Closed riedelcastro closed 9 years ago

riedelcastro commented 9 years ago

https://github.com/wolfe-pack/wolfe/blob/dev/wolfe-core/src/test/scala/ml/wolfe/term/TermSpecs.scala#L288-288

rockt commented 9 years ago

I think the reason why this spec fails is that differentiate needs to be called on something like d.differentiate(Theta(IndexedSeq(vector(1), vector(2)),IndexedSeq(vector(3), vector(4)))) otherwise choice would pick a second relation vector that is not there. Now checking whether that was also the problem in the code I have.

riedelcastro commented 9 years ago

Hmm, would surprise me, but who knows. I really felt there was an issue with the "change" memory of settings when used in several contexts.

rockt commented 9 years ago

New spec here.

riedelcastro commented 9 years ago

I simplified the spec a bit. Was easier once you replace sampleShuffled with sampleSequential. Now my impression is that the problem is an empty sequence in the beginning (that's how the data was sampled in sampleShuffled earlier).

On Wed, Apr 22, 2015 at 11:48 PM, Tim Rocktäschel notifications@github.com wrote:

New spec here https://github.com/wolfe-pack/wolfe/blob/dev/wolfe-core/src/test/scala/ml/wolfe/term/TermSpecs.scala#L288 .

— Reply to this email directly or view it on GitHub https://github.com/wolfe-pack/wolfe/issues/155#issuecomment-95217747.

riedelcastro commented 9 years ago

I added an even simpler spec (that also doesn't depend on the first order sum, or sequences at all.

https://github.com/wolfe-pack/wolfe/blob/dev/wolfe-core/src/test/scala/ml/wolfe/term/TermSpecs.scala#L310-310

The core problem is that sometimes variables change and that at the same time there are terms that depend on the variables but haven't been evaluated after the last change. In the above example this is the case for the second "t.x dot t.y" term, and in particular the "t.x" (and t.y) sub term. In the first iteration the first t.x term will evaluated and becomes non-null. However, the second t.x term isn't called, so it's output is not updated and remains null. In the second iteration we pretend that the input hasn't changed, and hence no update is of the second t.x term is triggered. Hence it remains null.

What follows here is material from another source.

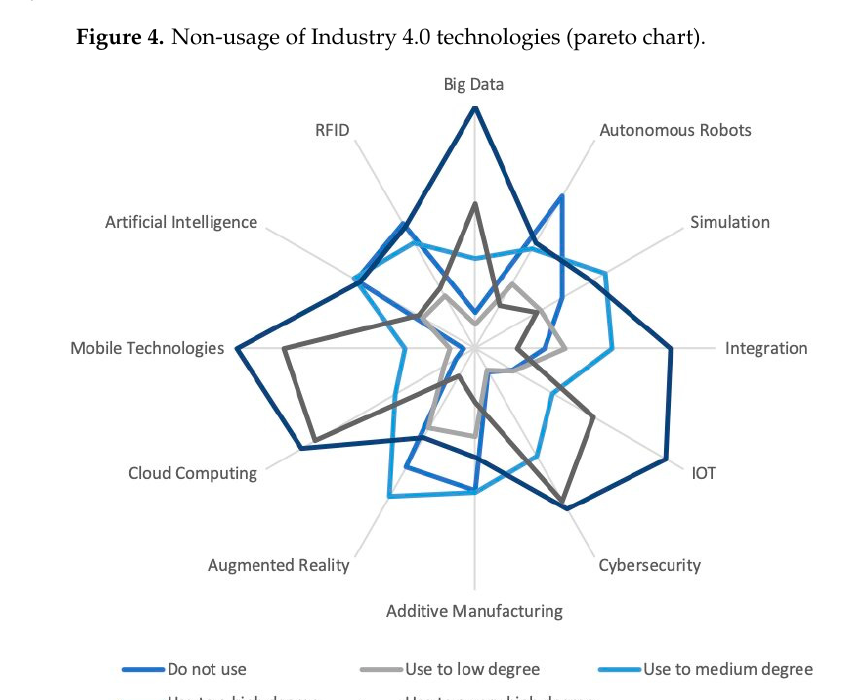
Figure 5. Industry 4.0 technologies (radar chart in terms of technologies).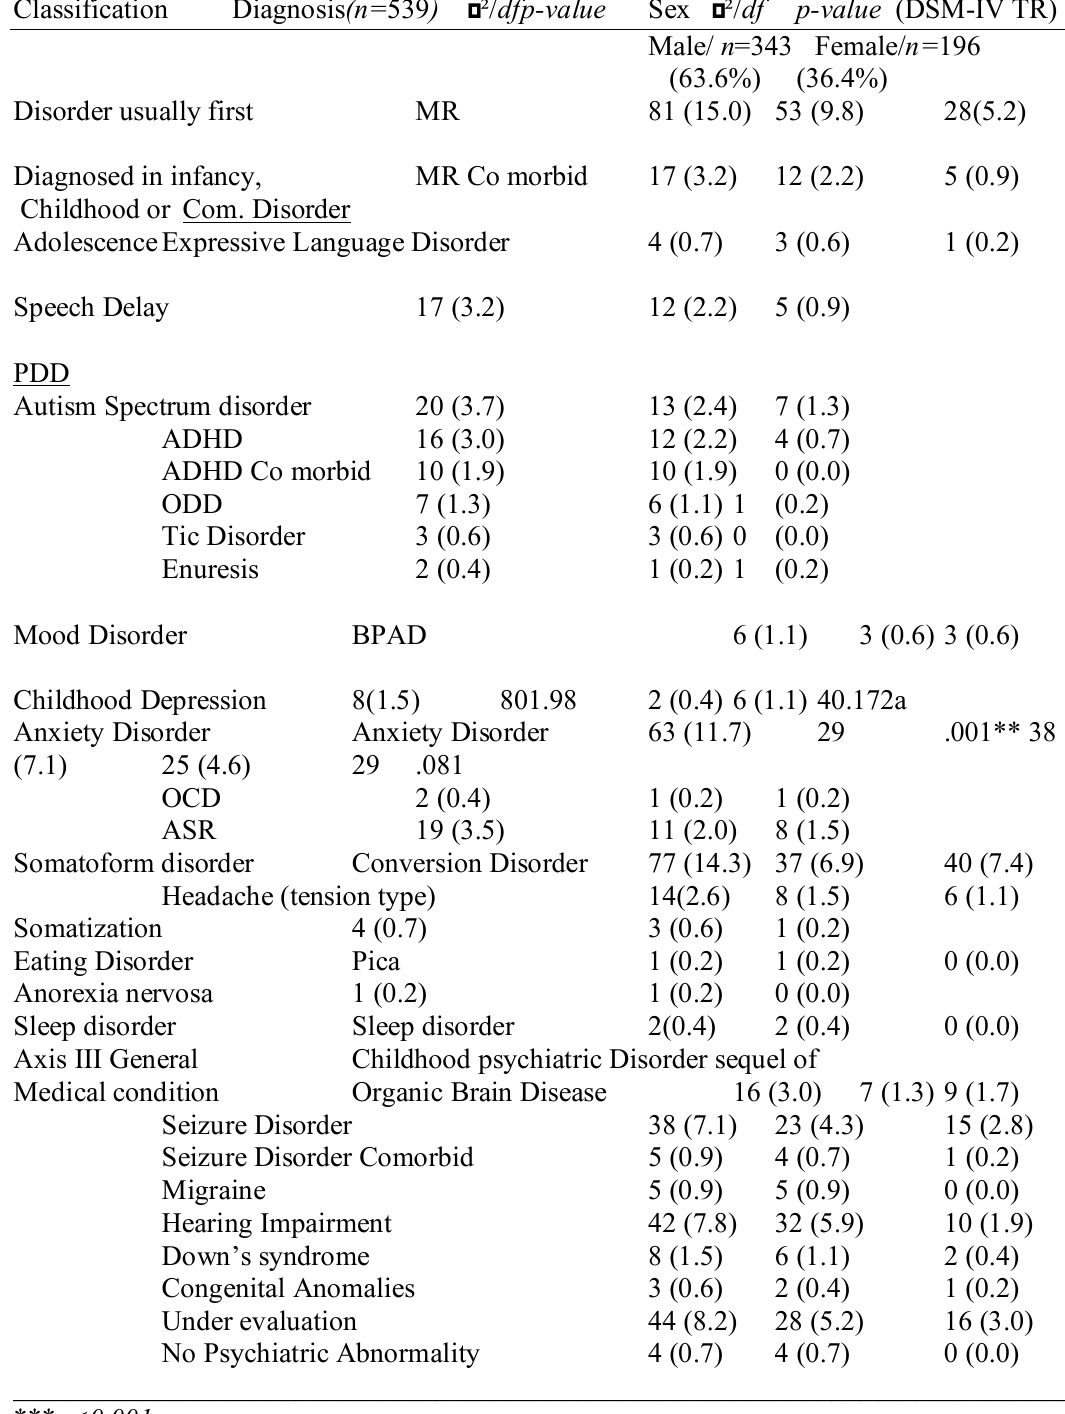
Table 4: Prevalence of childhood psychiatric disorder and cases of boys and girl with the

On Thu, Apr 23, 2015 at 8:24 PM, Sebastian Riedel < sebastian.riedel@gmail.com> wrote:

I simplified the spec a bit. Was easier once you replace sampleShuffled with sampleSequential. Now my impression is that the problem is an empty sequence in the beginning (that's how the data was sampled in sampleShuffled earlier).

S

On Wed, Apr 22, 2015 at 11:48 PM, Tim Rocktäschel < notifications@github.com> wrote:

New spec here https://github.com/wolfe-pack/wolfe/blob/dev/wolfe-core/src/test/scala/ml/wolfe/term/TermSpecs.scala#L288 .

— Reply to this email directly or view it on GitHub https://github.com/wolfe-pack/wolfe/issues/155#issuecomment-95217747.

riedelcastro commented 9 years ago

I think the solution to this problem is to change the "record change" infrastructure. Instead of storing changes records in the settings, the setting(s) should have change listeners which can record changes. Then each term can listen to changes in the input settings, and those that don't get evaluated for a while record all changes in the meantime.

riedelcastro commented 9 years ago

I fixed this for now. Now terms keep their own record of how their input has changed, and if a term isn't evaluated for a long while, it's input change record just becomes longer. I think this may have broken other things (specs pass though), and initially we may see a slow down. But this was an important structural fix that would have caused us a lot of other trouble (some of which wouldn't even surface as NPEs, but wrong results).

If you find problems with this (optimization not working, exceptions etc.) please add corresponding specs.

rockt commented 9 years ago

Great, I don't get the NPE or any other exceptions anymore in my code! However, the optimization doesn't seem to be working: the objective value is going down (without converging) instead of up (and converging). I think in my code this is due to mf terms and lrl terms not being optimized jointly. I'll try to spec this. The second thing I noticed is that the optimization time went up dramatically. Model F doesn't finish the first epoch within 10min.